Dartmouth opened the second half with a mirror image of the first Harvard drive, marching to the Crimson 15 before its offense failed and a Chris Sawch field goal try sailed wide.
Though Hollingsworth fumbled the ball away on the next series, the Crimson defense held Dartmouth and forced a punt, a play that became this week's oddity. Larry Margerum fumbled the snap on the kick and booted the ball off the stadium turf, watching his drop-kick roll dead at the Harvard one. But the Hanover celebration ended when the officials ruled the punt illegal and gave Harvard a first and ten at the Dartmouth 36.
St. John went to work, finally hitting Rich Horner on a play-action pass from the nine-yd. line for a score. Cody's kick knotted the game at 7-7, just 1:17 into the final period.
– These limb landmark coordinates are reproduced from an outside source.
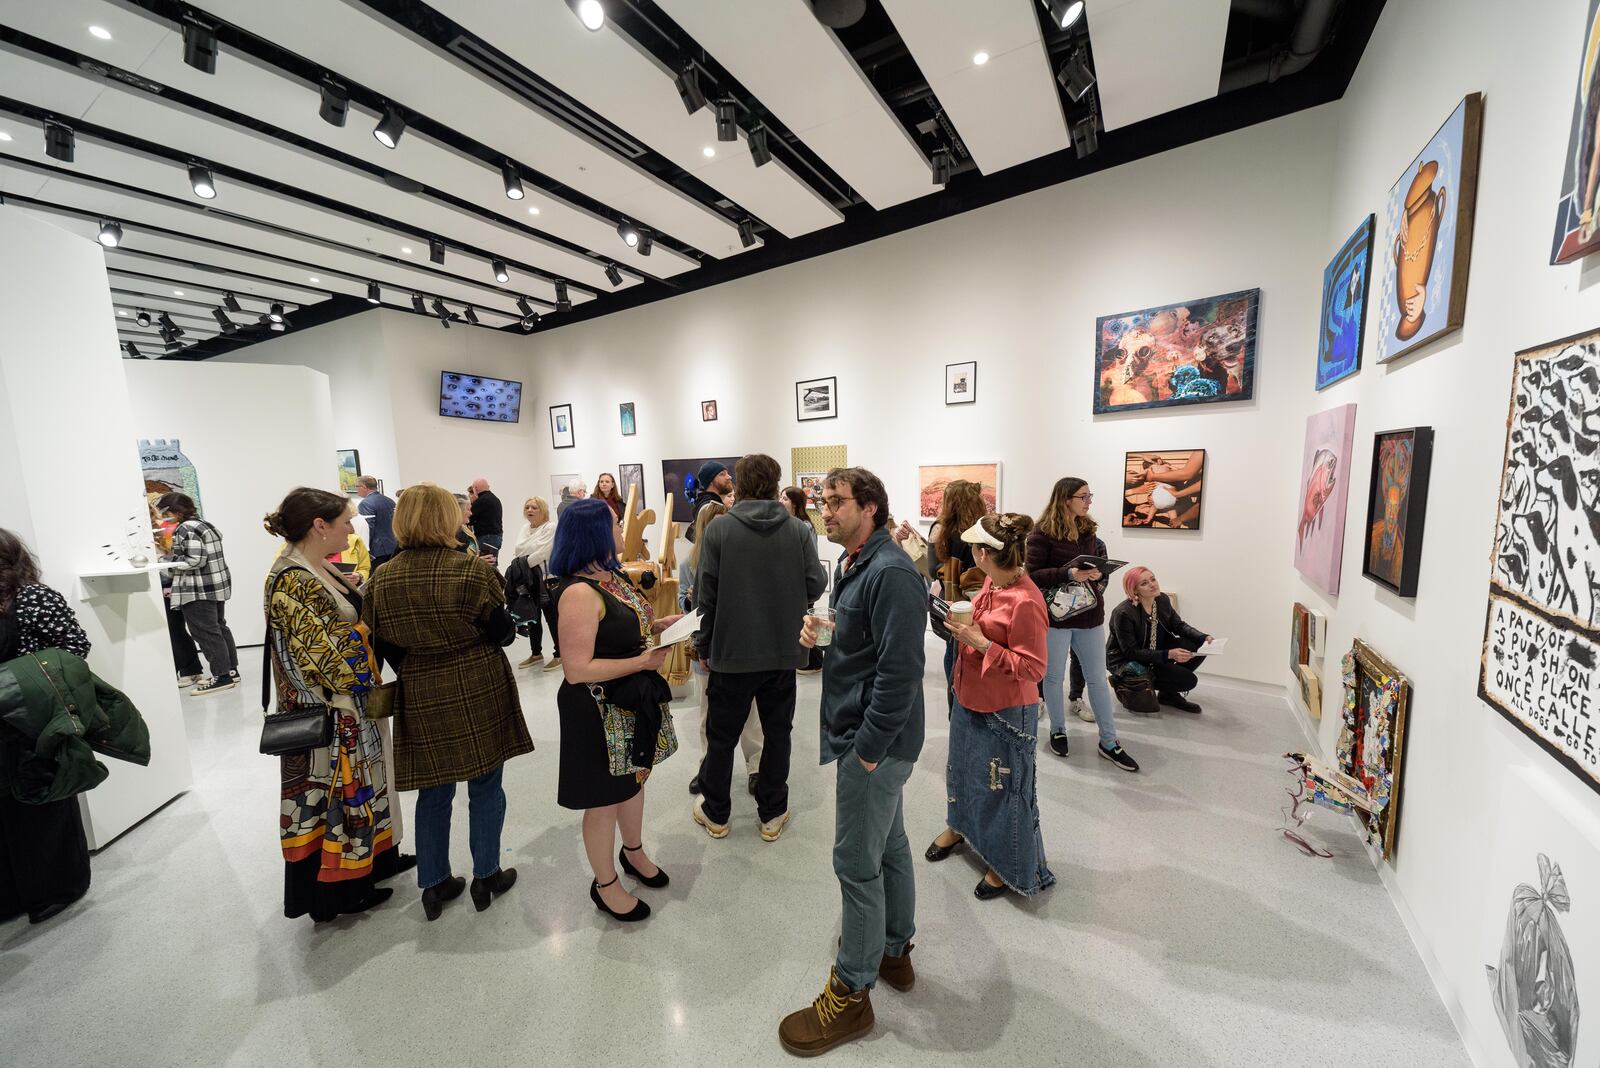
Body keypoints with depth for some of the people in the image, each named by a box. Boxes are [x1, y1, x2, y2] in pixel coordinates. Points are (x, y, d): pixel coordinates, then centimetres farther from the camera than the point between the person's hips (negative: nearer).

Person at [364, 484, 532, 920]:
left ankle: (434, 885, 34)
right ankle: (486, 877, 28)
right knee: (485, 787, 14)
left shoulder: (382, 580, -3)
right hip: (478, 695, -4)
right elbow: (503, 631, -12)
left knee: (433, 792, 20)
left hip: (421, 701, 4)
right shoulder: (472, 570, -18)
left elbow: (383, 646, 4)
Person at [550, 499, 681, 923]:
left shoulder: (610, 576, 1)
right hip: (598, 709, -9)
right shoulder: (579, 592, -27)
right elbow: (577, 670, -28)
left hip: (633, 698, 9)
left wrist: (656, 624, -1)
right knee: (604, 799, 13)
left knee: (634, 778, 26)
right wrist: (642, 662, -27)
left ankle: (633, 852, 51)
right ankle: (605, 885, 37)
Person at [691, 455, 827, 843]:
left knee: (722, 736, 17)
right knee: (777, 732, 17)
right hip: (783, 650, 1)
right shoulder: (799, 530, -7)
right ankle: (772, 815, 30)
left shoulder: (718, 530, -10)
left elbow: (706, 593, -9)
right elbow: (815, 585, -8)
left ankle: (716, 813, 34)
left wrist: (703, 644, 3)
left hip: (731, 651, -1)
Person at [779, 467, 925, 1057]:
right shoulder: (850, 564, 9)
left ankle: (851, 993, 26)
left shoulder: (891, 574, -22)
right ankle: (895, 951, 43)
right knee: (889, 847, 23)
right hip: (871, 738, 10)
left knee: (857, 864, 5)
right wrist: (816, 633, -1)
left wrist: (867, 748, -20)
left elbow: (900, 671, -26)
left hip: (875, 742, -9)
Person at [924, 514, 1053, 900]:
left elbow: (1033, 668, -24)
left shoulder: (1026, 601, -28)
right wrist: (962, 624, -3)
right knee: (963, 767, 26)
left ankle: (1008, 866, 36)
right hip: (969, 699, 8)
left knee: (1003, 787, 11)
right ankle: (960, 826, 53)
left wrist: (980, 642, -27)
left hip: (1005, 712, -8)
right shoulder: (992, 582, -4)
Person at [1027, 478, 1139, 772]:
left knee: (1098, 679, 11)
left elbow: (1099, 563, 16)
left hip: (1090, 615, 5)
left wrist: (1098, 575, -7)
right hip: (1056, 616, -5)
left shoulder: (1089, 530, 6)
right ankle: (1058, 731, 31)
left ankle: (1109, 742, 24)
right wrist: (1069, 574, -26)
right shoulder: (1042, 533, -12)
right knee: (1054, 677, 11)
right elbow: (1033, 575, -15)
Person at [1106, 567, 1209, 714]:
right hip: (1127, 661, -8)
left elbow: (1179, 626, 5)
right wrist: (1168, 654, -32)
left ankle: (1169, 693, 7)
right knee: (1188, 680, -16)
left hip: (1157, 651, 8)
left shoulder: (1163, 600, -7)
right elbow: (1131, 652, -25)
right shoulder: (1123, 613, -28)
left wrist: (1204, 637, -13)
Dave Shula, son of Dolphin coach Don tied a school record for most career receptions (83) on the next series, and the Big Green march goalward. A flimsy Harvard secondary and porous Crimson frontline could not stop the drive, which ended with a 24-yd. field goal by Sawch, the margin of victory with 11:16 gone in the fourth quarter--a 7:12 drive that went 63 yards on 15 plays.
When Harvard got the ball back, it could not move. And on the next exchange, St. John threw an interception to Barry Pizor. Though the defense stiffened in the final minutes, the comeback was not to be, as an inexperienced kicking game betrayed Harvard and pushed the Crimson record back to 1-4, 1-2 in the Ivies.